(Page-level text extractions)
BEGIN
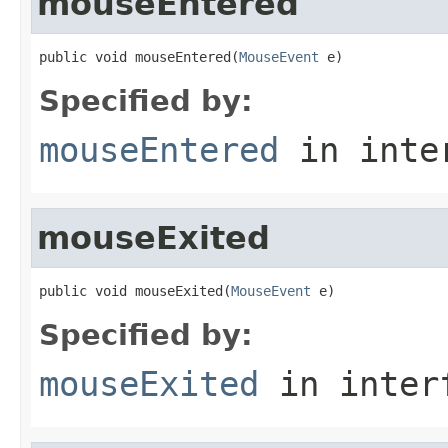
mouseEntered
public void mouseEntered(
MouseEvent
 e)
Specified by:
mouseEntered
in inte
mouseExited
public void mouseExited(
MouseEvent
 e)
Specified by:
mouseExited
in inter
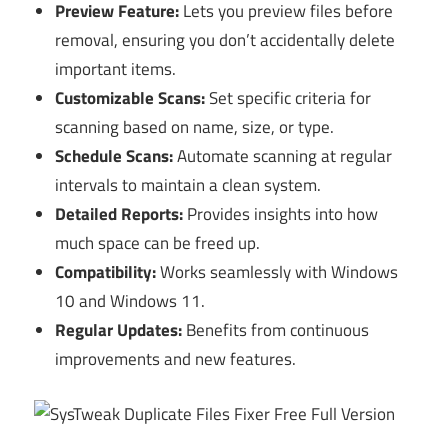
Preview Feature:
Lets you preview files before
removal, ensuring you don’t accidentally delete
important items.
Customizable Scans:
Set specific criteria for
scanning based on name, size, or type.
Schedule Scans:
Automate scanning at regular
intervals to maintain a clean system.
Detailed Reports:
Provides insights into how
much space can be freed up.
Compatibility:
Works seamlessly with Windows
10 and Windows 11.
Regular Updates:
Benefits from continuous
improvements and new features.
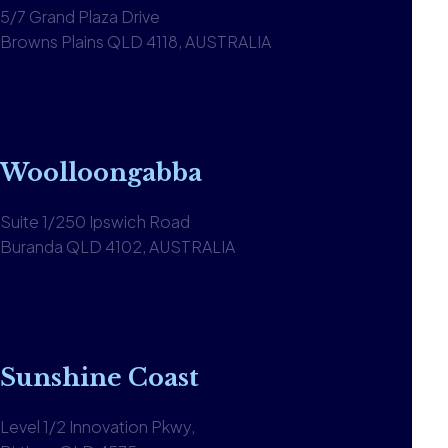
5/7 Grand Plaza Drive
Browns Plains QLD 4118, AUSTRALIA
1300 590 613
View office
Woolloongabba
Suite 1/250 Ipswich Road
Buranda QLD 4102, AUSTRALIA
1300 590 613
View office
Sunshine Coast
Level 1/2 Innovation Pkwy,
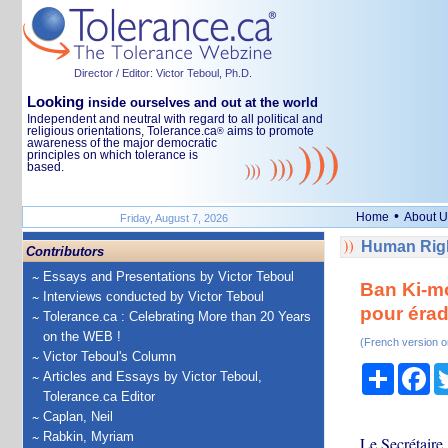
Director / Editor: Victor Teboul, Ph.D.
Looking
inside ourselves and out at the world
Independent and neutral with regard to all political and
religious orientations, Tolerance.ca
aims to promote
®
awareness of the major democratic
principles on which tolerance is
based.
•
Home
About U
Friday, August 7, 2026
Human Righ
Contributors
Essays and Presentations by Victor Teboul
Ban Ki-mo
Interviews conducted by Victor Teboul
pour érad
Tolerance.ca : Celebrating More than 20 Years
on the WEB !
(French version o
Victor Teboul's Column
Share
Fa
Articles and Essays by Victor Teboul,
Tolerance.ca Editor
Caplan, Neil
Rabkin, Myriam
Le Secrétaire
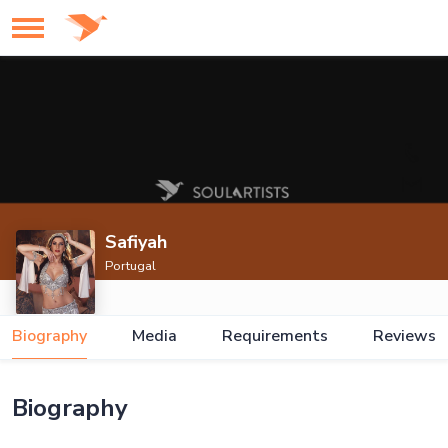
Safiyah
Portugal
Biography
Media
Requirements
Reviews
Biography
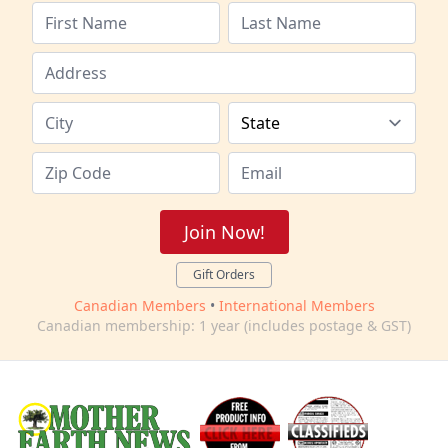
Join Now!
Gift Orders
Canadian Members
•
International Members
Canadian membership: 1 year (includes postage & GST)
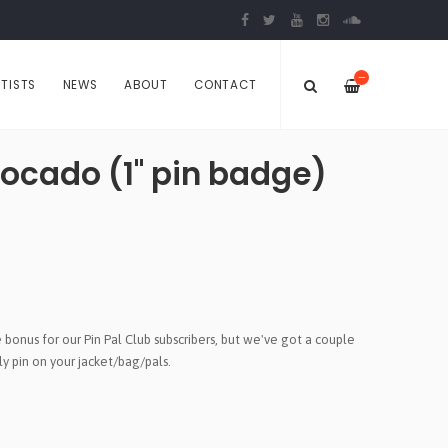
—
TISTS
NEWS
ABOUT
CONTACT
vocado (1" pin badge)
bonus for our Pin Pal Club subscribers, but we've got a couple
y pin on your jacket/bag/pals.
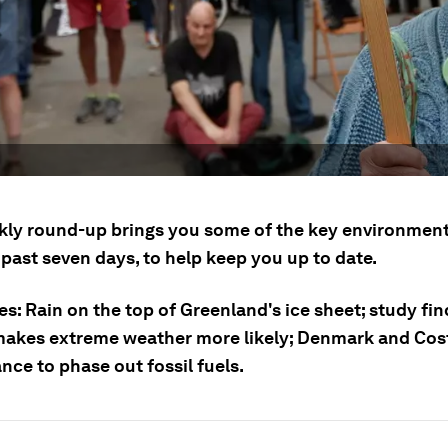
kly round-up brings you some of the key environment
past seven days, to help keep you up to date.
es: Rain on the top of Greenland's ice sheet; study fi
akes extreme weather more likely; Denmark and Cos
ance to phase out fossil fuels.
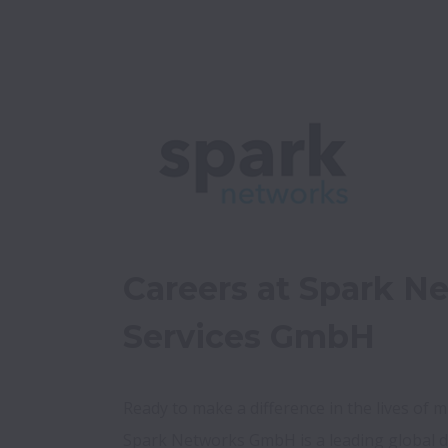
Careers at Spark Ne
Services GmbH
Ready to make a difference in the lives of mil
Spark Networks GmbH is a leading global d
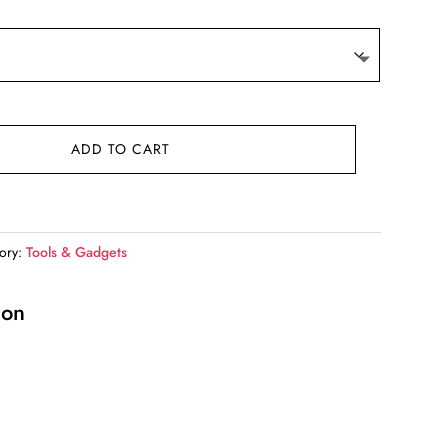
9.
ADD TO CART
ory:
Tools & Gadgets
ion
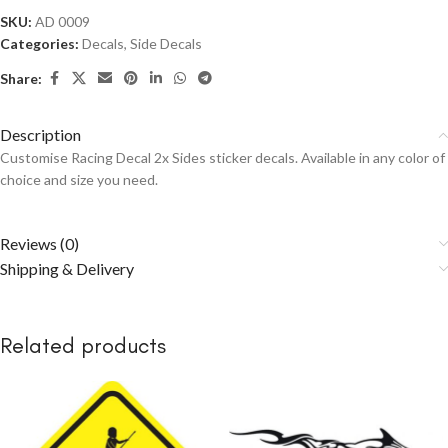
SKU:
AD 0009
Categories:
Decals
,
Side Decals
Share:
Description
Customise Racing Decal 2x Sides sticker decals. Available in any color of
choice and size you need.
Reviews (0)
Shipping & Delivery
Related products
END
* [TASK]: Wherever a line in the data above contains the word "GmbH", copy that line.

* [ANSWER TO THE EXERCISE]:
Services GmbH
Spark Networks GmbH is a leading global d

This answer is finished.